My brood was becoming a bit like snow leopards, rumored to exist but only occasionally spotted.  They still dished out hugs and smiles when they saw me, but sightings were rare.  And, it occurred to me, if I wanted to protect them, I was only one voice in a very big and noisy wilderness.  When it came to having an influence on what they think, and how they saw things, some food corporations managed to get in more messages a day than I did.

I decided it was time to compete.  Time to tag and track.  Rebuild the pride.

And the one guaranteed place I knew I could catch them was where they came to feed.  The kitchen.

The question was, what to use for bait? Candy, chips, fast food they could find anywhere, and shouldn’t.  I needed something they’d come out of hiding for, and come back for, and keep them purring while we spent time getting comfortable together.

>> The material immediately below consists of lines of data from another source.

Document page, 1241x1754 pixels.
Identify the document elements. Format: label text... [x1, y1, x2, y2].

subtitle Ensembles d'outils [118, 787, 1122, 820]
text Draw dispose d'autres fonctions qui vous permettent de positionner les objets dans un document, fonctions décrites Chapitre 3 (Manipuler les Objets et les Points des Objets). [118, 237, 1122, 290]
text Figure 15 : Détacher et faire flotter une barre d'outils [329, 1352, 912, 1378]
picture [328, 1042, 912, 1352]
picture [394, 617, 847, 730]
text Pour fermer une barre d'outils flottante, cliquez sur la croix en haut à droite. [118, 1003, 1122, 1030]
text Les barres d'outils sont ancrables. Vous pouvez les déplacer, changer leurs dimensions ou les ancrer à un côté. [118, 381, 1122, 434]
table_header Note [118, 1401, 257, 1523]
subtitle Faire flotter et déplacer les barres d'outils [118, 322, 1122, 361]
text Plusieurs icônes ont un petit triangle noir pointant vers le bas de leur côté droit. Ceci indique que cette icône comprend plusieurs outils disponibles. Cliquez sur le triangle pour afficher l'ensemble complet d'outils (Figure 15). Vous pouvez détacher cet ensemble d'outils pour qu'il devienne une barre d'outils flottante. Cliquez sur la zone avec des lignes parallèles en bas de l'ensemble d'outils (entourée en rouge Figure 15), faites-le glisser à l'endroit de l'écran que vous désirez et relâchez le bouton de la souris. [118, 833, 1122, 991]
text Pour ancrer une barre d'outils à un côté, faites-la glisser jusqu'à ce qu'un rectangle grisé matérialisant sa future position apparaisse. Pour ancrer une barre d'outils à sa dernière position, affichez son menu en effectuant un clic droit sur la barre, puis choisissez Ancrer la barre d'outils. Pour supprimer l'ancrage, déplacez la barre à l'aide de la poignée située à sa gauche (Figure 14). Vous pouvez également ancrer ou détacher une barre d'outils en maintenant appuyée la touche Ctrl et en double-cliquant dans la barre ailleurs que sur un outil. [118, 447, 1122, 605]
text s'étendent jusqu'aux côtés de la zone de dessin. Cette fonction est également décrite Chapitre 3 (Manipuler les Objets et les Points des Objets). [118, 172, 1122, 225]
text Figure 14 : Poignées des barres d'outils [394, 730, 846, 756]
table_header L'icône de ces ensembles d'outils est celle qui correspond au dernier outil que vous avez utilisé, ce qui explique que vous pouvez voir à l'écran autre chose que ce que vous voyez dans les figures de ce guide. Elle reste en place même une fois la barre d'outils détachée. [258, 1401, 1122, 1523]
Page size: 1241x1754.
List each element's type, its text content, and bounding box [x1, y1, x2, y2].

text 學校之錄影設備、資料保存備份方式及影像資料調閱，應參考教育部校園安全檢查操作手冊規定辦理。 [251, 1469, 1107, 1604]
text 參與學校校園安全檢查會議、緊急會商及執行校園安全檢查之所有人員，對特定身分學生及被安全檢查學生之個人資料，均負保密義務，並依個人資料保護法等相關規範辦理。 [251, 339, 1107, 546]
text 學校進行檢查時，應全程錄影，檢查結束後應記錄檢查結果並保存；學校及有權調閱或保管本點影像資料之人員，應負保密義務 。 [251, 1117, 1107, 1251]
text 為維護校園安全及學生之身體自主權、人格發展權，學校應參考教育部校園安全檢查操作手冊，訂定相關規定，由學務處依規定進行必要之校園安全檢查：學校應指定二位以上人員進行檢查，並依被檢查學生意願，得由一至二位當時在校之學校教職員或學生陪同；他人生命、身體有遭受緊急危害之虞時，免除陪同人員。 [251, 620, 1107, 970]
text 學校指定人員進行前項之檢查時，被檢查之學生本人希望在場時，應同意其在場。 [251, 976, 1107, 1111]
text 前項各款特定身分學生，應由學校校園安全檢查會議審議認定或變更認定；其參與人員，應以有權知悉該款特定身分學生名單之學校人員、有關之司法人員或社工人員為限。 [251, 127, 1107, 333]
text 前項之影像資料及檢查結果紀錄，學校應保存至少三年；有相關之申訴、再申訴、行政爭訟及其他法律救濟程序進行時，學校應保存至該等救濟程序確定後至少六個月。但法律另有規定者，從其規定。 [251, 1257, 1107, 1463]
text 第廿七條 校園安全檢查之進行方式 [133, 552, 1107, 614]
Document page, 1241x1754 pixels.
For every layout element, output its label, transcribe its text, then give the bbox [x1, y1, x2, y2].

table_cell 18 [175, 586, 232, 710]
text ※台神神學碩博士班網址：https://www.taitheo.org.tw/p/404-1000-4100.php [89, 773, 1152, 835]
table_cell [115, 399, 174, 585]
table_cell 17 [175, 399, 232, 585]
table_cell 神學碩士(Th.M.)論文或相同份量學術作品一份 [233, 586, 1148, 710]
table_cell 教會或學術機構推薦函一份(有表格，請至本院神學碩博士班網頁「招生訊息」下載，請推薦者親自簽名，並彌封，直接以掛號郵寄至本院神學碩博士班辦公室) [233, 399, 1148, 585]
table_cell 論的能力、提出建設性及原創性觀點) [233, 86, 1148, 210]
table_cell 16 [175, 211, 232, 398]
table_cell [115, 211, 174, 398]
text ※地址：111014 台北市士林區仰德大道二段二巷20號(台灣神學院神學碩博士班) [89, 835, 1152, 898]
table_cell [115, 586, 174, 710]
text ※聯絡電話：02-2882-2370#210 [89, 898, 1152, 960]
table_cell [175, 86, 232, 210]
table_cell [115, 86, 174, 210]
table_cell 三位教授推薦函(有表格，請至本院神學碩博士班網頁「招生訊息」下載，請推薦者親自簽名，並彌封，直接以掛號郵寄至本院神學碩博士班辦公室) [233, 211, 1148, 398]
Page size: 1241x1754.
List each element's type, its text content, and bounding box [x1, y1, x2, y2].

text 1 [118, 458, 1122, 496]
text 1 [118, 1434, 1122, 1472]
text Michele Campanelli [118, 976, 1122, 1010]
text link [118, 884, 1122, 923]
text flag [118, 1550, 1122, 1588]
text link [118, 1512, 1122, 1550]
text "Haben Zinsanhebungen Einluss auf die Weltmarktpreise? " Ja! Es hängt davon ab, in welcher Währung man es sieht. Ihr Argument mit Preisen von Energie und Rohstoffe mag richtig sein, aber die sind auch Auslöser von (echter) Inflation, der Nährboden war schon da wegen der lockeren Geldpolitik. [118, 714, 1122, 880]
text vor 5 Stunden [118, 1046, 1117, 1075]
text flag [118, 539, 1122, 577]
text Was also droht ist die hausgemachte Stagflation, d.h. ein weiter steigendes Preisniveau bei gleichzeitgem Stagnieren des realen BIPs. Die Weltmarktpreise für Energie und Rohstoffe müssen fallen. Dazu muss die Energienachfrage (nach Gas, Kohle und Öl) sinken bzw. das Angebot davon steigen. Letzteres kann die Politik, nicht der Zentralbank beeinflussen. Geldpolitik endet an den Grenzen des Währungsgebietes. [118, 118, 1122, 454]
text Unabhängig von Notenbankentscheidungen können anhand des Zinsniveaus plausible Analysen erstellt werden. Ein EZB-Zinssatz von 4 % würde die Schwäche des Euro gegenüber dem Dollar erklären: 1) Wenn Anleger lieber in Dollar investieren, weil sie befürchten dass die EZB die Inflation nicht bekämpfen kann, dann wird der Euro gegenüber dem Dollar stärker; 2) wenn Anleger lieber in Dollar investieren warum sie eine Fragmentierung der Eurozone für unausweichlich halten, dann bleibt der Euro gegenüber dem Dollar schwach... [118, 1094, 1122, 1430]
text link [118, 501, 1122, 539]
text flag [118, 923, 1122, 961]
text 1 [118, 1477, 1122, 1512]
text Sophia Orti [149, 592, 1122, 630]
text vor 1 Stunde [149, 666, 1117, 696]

It didn’t come to me til I was out in the garage one afternoon, feeling low.  I came across a bread machine, still boxed.  I couldn’t remember where it came from.  But, for some reason, I decided to give it a go. Instructions didn’t look hard at all.  It looked like something I could do.

I can tell you, if you haven’t experienced it yourself in a while, there’s nothing quite like the warm, wafting scent of fresh baking bread in the nostrils to grab attention.  It’s a primal thing.  A raise-the-head-up and wonder where that smell’s coming from kind of thing.  And no loaf in a wrapper from the chain store has it.

I lit the thing up one evening after dinner and in an hour had a crowd standing around waiting for a slice.

In the end, I’m not sure what the best thing about it was.  Everybody chatting around the warm oven like long-lost relatives around a campfire.  Mouth watering homemade bread.  Dad holding court and doling out slices for toast and jam.  Or, over the years we’ve been doing it since, the things we’ve learned about each other, and the memories we’ve made. With something truly special, they can’t get anywhere else.

I do know this.  In my family, we have a tradition.  One that’s stood through good times and teary nights.  A simple loaf and a little time in the kitchen. And Dad, a part of it.